# [Exercise goal]
List as a JSON array of strings the stretch from the line containing "Email của bạn sẽ không được hiển thị côn" through the line containing "já foi construído nas outras temporadas, ou a", one string per line, skipping blank lines.

# [Data listing]
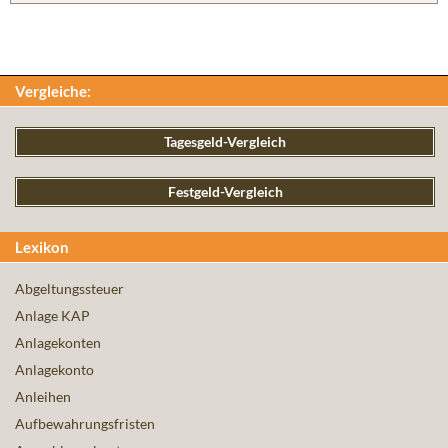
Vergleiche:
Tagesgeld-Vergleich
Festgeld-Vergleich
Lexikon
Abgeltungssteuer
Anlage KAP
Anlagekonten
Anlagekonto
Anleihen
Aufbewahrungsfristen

==

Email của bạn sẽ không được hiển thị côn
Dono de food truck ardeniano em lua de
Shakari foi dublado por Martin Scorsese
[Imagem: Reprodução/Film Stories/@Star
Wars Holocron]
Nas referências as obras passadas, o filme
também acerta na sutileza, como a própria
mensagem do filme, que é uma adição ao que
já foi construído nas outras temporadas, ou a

---

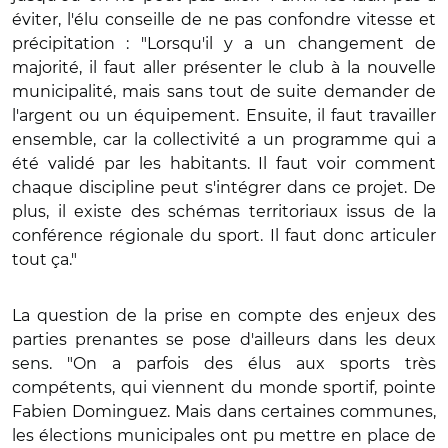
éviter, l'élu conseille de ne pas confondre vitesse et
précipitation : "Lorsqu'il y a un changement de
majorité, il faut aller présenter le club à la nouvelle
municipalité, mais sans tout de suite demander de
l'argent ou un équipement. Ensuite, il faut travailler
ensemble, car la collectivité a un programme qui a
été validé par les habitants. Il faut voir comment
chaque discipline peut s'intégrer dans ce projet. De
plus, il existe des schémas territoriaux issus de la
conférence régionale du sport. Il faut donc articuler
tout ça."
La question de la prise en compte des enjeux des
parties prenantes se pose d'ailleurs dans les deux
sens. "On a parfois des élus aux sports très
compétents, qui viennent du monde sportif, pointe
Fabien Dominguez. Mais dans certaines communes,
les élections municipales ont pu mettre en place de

# [Result below]
[
  "Email của bạn sẽ không được hiển thị côn",
  "Dono de food truck ardeniano em lua de",
  "Shakari foi dublado por Martin Scorsese",
  "[Imagem: Reprodução/Film Stories/@Star",
  "Wars Holocron]",
  "Nas referências as obras passadas, o filme",
  "também acerta na sutileza, como a própria",
  "mensagem do filme, que é uma adição ao que",
  "já foi construído nas outras temporadas, ou a"
]